Die Logotherapie und ihr Begründer Victor Frankl
Die Logotherapie geht auf den Wiener Psychoanalytiker Viktor Frankl zurück. Frankl hatte die traumatischen Erfahrungen eines Konzentrationslagers während des 2. Weltkrieges am eigenen Leibe erlebt und wäre fast daran zerbrochen. Bei ihm führte das zu der Frage, wie ein Mensch, nachdem er derart schreckliche Dinge überstanden hat, wieder einen Sinn in seinem Leben finden kann. Seine Antwort lautet: Der Mensch kann nahezu alles ertragen, solange für ihn nur irgendein Sinn darin zu erkennen ist und er die traumatische Erfahrung in irgendeiner Weise für sich fruchtbar machen kann. Die von ihm entwickelte Logotherapie soll dabei helfen. Dem Verfahren liegt die Annahme zugrunde, dass Menschen nicht nur im Alltag irgendwie funktionieren oder im Beruf erfolgreich sein wollen. Sondern dass jeder Mensch sich nach einem tieferen Sinn seiner Existenz sehnt. Dieser tiefere Sinn ist es, der letztlich die Kraft freisetzt, trotz allem am Leben festzuhalten.
Wie wird in der Logotherapie gearbeitet?
Ein Therapeut dieser Therapierichtung wird gemeinsam mit dem Patienten an genau dieser Frage nach dem Sinn seines Lebens arbeiten. Eine fertige Antwort auf die Frage nach dem Sinn gibt es nicht. Aber Logotherapie soll helfen, dem jeweiligen Sinn für mich (gemeint ist der Patient) auf die Spur zu kommen, wobei die gefundenen Antworten bei jedem Menschen und jedem Patienten sehr unterschiedlich aussehen können. Am Ende aber sollen die einzelnen Bruchstücke eines Lebens wieder ein stimmiges Gesamtbild ergeben. Ein roter Faden soll erkennbar werden. Der Patient soll in die Lage versetzt werden, sich mit seiner Vergangenheit zu versöhnen, weil sie, so wie sie war, Teil seines Lebens ist und dazu beigetragen hat, dass er heute der ist, der er ist.
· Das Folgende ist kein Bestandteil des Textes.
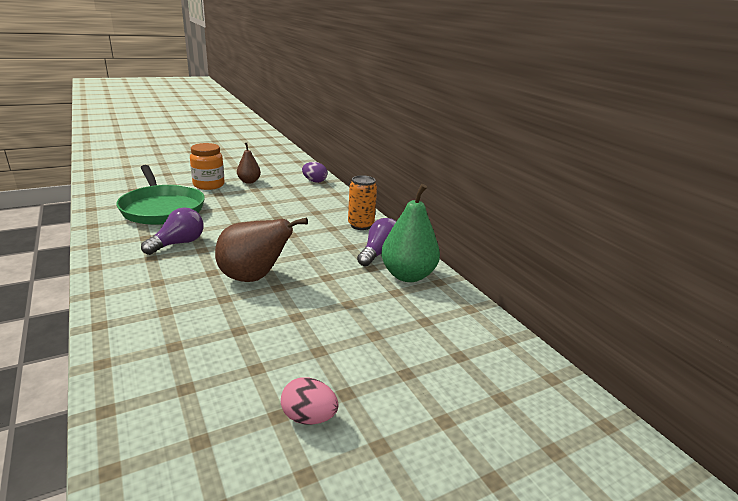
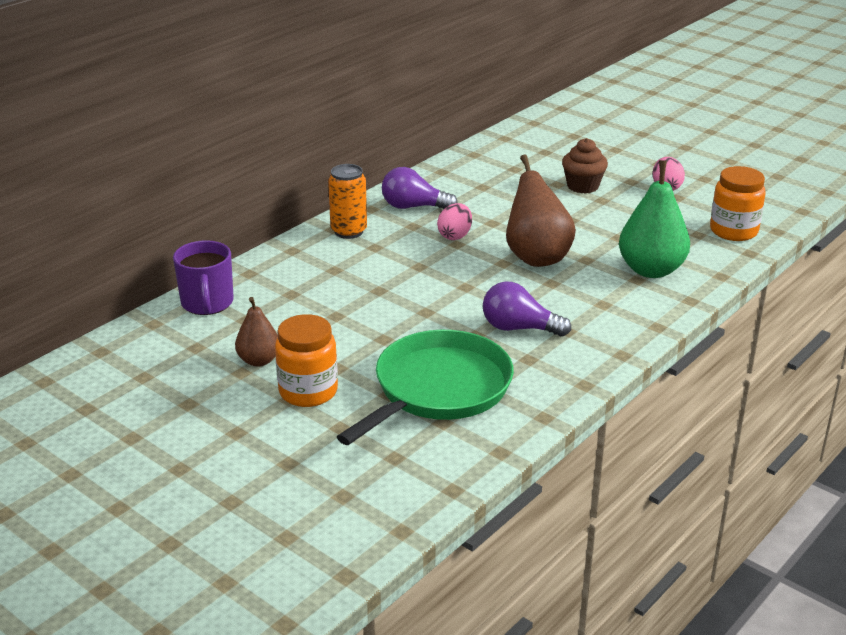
camera: 110 degrees left, 5 degrees up
purple egg [302,162,327,183] -> purple mug [173,240,234,315]
green pear [381,184,440,282] -> green pear moved to [619,161,690,278]
none -> pink egg [437,203,472,240]
none -> brown cupcake [562,138,608,194]
none -> orange jar [710,166,766,241]

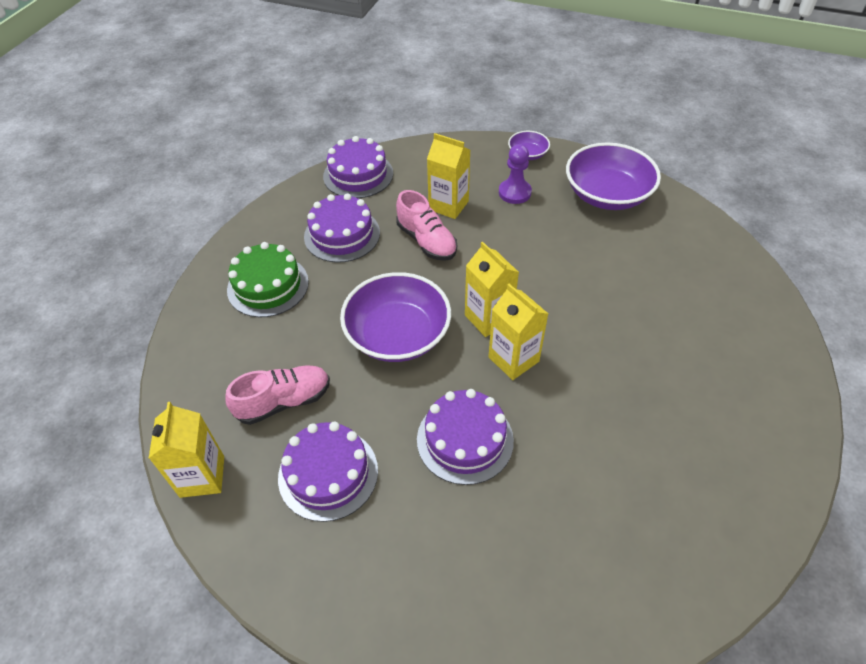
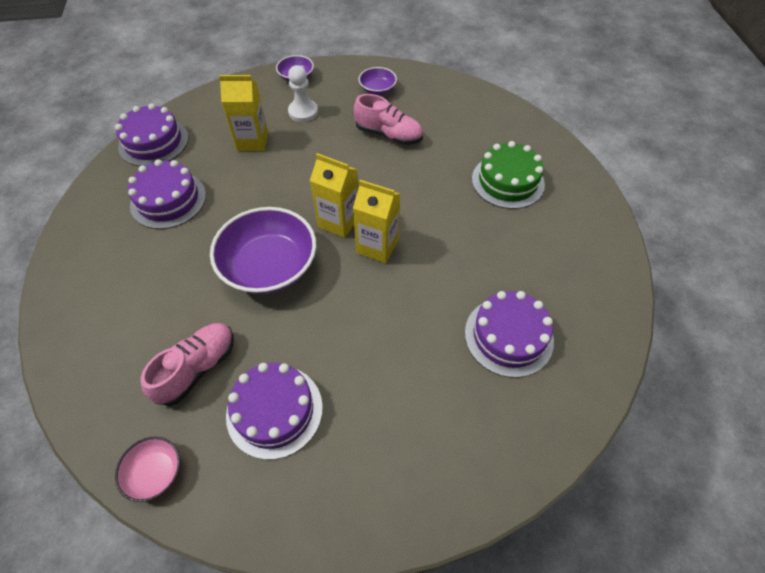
camera: 30 degrees left, 5 degrees up
yellow carton [149,402,224,498] -> pink bowl [115,437,180,502]
green cake [227,242,309,317] -> green cake moved to [472,141,545,209]
pink shoe [396,190,457,261] -> pink shoe moved to [354,94,423,145]
purple cake [417,389,514,485] -> purple cake moved to [465,291,554,378]
purple pawn [499,144,532,204] -> white pawn [288,65,318,122]
purple bowl [566,142,661,210] -> purple bowl [359,67,397,95], size x0.49

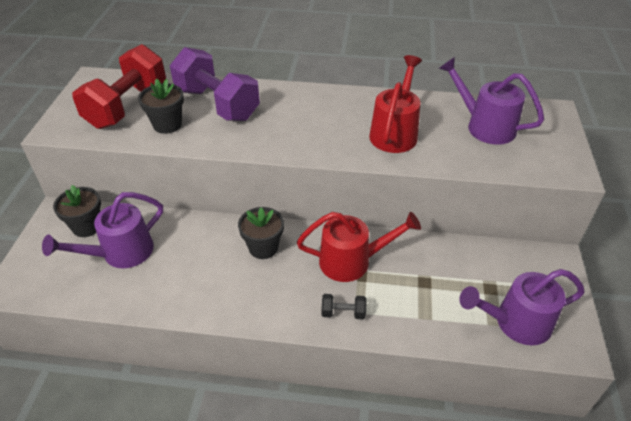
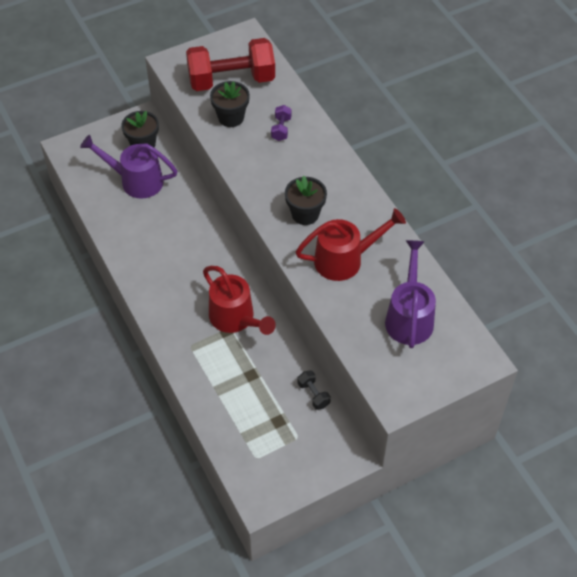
camera: 55 degrees right, 10 degrees up
purple dumbbell [170,47,260,121] -> purple dumbbell [271,105,292,141], size x0.40
black flower pot [238,207,284,259] -> black flower pot moved to [285,176,327,225]
black dumbbell [321,294,366,319] -> black dumbbell moved to [298,370,331,410]
purple watering can [459,269,585,345] -> none

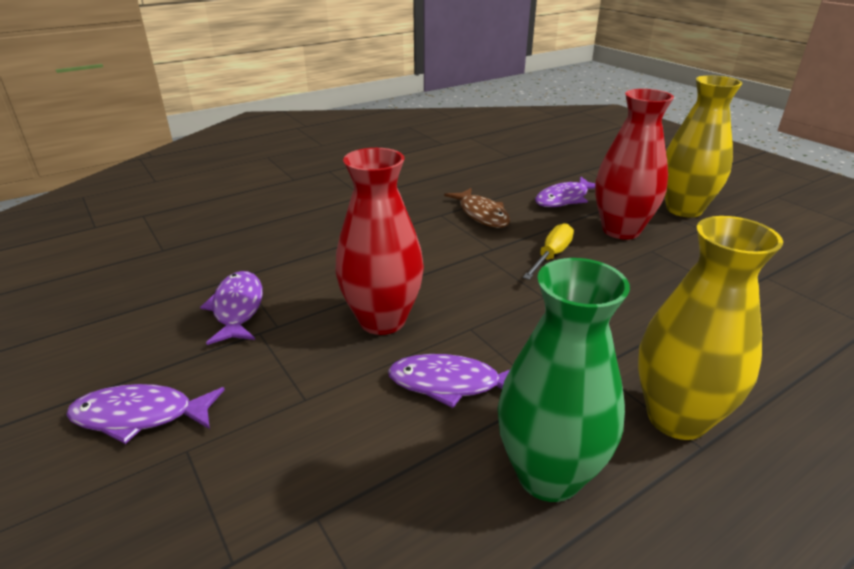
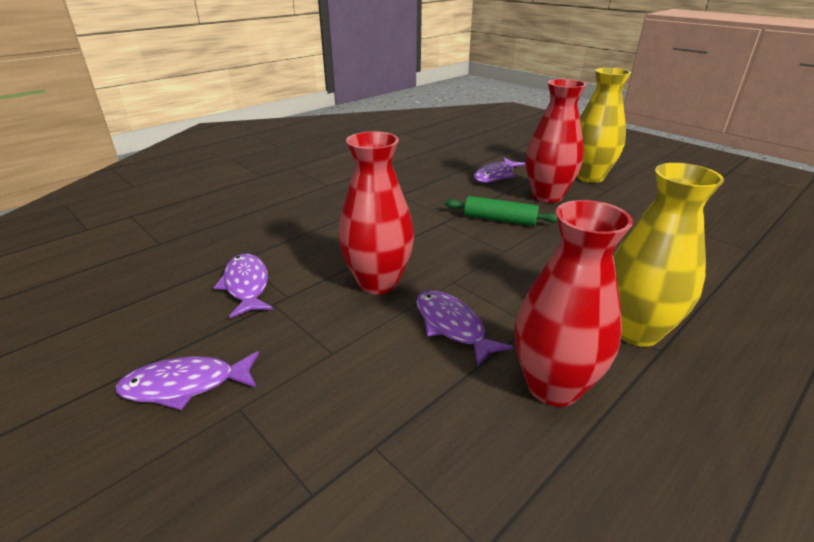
camera: 10 degrees left, 0 degrees up
purple fish [388,354,510,408] -> purple fish turned 60 degrees clockwise [416,290,513,366]
brown fish [444,188,510,228] -> none
green vase [497,258,630,502] -> red vase [515,200,633,407]
yellow screwdriver [523,223,574,280] -> green rolling pin [445,196,558,226]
Was geschieht während einer Logotherapie?
Die wichtigste „Methode“ der Logotherapie ist das Gespräch zwischen Patient und Therapeut. Er hilft dem Patienten, in seiner Lebens- und Leidensgeschichte gewissermaßen die Essenz, den roten Faden, das tragende Element zu finden. Ein wichtiges methodisches Element in der Logotherapie ist der so genannte sokratische Dialog, angelehnt an die Gespräche des antiken Philosophen Sokrates mit seinen Schülern. Sokrates lieferte seinen Schülern nicht fertige Antworten, sondern er stellte ihnen Fragen auf die Weise, dass seine Schüler selbst für sie stimmige Antworten kamen. Man spricht hier auch von der philosophischen Hebammenkunst. Ein Therapeut, der sich dem Verfahren der Logotherapie verschrieben hat, wird ähnlich vorgehen wie Sokrates. Die Antwort auf die Frage nach dem tieferen Sinn seines Lebens kann sich der Patient nur selber geben, der Therapeut aber kann ihn so fragen, dass der Patient für sich stimmige Antworten findet. Wenn eine Logotherapie gelingt, setzt sie im Patienten die Kraft frei, sein Leben trotz Leidensgeschichte und trotz traumatischer Erfahrungen anzunehmen, einen Sinn darin zu entdecken und so gestärkt weiterzuleben. Die Logotherapie kann aber auch helfen, in einer guten Weise Abschied vom Leben zu nehmen. Logotherapeutische Ansätze gibt es z.B. auch in der Biografiearbeit mit betagten und hoch betagten Menschen oder in der Begleitung Schwerstkranker.
Für wen ist dieses Therapieverfahren geeignet?
Das Verfahren der Logotherapie und dessen Anwendung eignet sich für Menschen, die sich nicht damit abfinden wollen, dass schwere Lebenserfahrungen völlig sinnlos sind und die bereit sind, sich mit ihrem Leben, so wie es war und ohne es zu beschönigen, zu versöhnen. Dazu braucht es ein Vertrauen in den Sinn des Lebens an sich und die Sehnsucht danach, einen Sinn für das eigene Leben zu entdecken. Die Indikation für Logotherapie ist nicht gegeben bei akuten traumatischen Belastungen oder während akuten schweren psychischen Erkrankungen wie Depression, Psychose oder einer Suchterkrankung. Logotherapie ist keine „erste Hilfe“ für die Seele. Sie ist aber hilfreich, wenn ein Patient nach einer traumatischen Erfahrung wieder in sich stabil und in der Lage ist, über sein Leben neu nachzudenken.